Table Harvester is a Node.js script designed for extracting table data from HTML files and converting it to CSV format. This utility script is particularly useful for parsing structured table data embedded in HTML documents and converting them into a more accessible and manipulable format like CSV.
- HTML Table Extraction: Extracts tables from HTML files and converts them into CSV format.
- Encoding Support: Automatically detects and handles various file encodings.
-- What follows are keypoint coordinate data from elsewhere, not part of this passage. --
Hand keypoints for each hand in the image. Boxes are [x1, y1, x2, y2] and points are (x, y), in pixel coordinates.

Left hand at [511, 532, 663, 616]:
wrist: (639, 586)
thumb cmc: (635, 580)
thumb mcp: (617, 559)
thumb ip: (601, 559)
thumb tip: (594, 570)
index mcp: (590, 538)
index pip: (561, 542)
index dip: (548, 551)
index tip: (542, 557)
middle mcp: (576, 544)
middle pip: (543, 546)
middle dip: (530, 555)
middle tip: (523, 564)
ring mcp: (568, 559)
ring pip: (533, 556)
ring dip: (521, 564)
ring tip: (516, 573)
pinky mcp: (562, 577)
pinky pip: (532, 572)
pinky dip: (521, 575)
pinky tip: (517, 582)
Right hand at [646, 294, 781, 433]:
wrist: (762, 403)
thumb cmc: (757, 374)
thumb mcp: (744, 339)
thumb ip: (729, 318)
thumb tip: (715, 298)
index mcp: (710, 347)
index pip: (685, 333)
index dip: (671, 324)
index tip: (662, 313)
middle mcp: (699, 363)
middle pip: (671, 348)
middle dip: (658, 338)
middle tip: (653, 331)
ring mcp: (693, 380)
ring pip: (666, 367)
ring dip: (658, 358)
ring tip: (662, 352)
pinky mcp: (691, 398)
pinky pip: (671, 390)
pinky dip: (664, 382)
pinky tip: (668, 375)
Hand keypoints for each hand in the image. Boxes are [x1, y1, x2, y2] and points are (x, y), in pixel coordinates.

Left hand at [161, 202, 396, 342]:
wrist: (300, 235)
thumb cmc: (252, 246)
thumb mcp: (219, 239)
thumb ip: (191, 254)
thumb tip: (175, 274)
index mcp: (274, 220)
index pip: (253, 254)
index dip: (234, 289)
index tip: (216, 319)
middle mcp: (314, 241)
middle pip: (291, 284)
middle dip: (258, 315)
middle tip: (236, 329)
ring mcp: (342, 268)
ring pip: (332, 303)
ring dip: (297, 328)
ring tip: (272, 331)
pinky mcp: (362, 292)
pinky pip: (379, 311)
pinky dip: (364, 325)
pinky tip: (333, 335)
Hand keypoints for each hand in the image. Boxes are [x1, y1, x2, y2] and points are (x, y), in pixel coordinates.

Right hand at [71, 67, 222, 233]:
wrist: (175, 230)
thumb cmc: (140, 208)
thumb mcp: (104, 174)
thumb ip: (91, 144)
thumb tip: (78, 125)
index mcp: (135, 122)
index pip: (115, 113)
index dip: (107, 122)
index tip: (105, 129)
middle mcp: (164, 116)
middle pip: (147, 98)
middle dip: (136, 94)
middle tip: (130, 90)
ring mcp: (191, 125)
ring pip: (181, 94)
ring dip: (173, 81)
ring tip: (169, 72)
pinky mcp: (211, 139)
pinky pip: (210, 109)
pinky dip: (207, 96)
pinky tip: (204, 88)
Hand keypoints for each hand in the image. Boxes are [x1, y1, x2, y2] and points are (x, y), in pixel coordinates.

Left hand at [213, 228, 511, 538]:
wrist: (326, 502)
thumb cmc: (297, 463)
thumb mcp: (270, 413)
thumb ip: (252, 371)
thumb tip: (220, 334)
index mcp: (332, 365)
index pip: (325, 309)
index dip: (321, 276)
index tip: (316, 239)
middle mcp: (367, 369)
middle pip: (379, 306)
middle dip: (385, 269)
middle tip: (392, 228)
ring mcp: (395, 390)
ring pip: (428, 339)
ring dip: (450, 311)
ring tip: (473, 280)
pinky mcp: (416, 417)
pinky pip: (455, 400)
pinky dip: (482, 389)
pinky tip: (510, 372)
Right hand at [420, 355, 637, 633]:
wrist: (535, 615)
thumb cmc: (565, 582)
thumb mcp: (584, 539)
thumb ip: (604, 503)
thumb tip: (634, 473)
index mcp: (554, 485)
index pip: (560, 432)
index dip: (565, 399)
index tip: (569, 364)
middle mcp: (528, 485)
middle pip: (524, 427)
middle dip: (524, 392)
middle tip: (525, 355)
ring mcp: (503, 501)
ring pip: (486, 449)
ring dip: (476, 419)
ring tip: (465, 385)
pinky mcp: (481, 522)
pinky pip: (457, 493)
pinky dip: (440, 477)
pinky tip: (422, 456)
- Customizable Extraction: Allows specifying HTML attributes and elements to include in the extraction process.
- Dynamic Table Naming: Extracts table names from preceding header elements or elements with a specified header class.
- Robust Error Handling: Includes error handling to manage exceptions gracefully.
To use Table Harvester, ensure you have Node.js installed. Then, clone the repository or download the script to your local machine.
Run the script from the command line using Node.js, specifying the required options:
node table-harvester.js -i [input] -o [output] -a [attributes] ...
- -i, --input: (Required) Input HTML file or directory.
- -o, --output: (Required) Output directory for the CSV files.
- -a, --attributes: Attributes to extract from the table cells (e.g., alt, href).
- -e, --elements: HTML elements to extract from cells (e.g., a, input).
- -hs, --headerSelectors: Selectors for identifying header elements preceding tables.
- -ts, --tableNameSeparator: Separator for extracting table name from header text.
- -l, --log: Path to a log file.
node table-harvester.js -i "./html-files" -o "./csv-output" -a "href" "title" -e "a" "span"
This command will process all HTML files in the ./html-files directory, extract tables, and save them as CSV files in the ./csv-output directory.
Contributions to improve Table Harvester are welcome. Please feel free to fork the repository, make improvements, and submit pull requests.
This project is open source and available under the MIT License.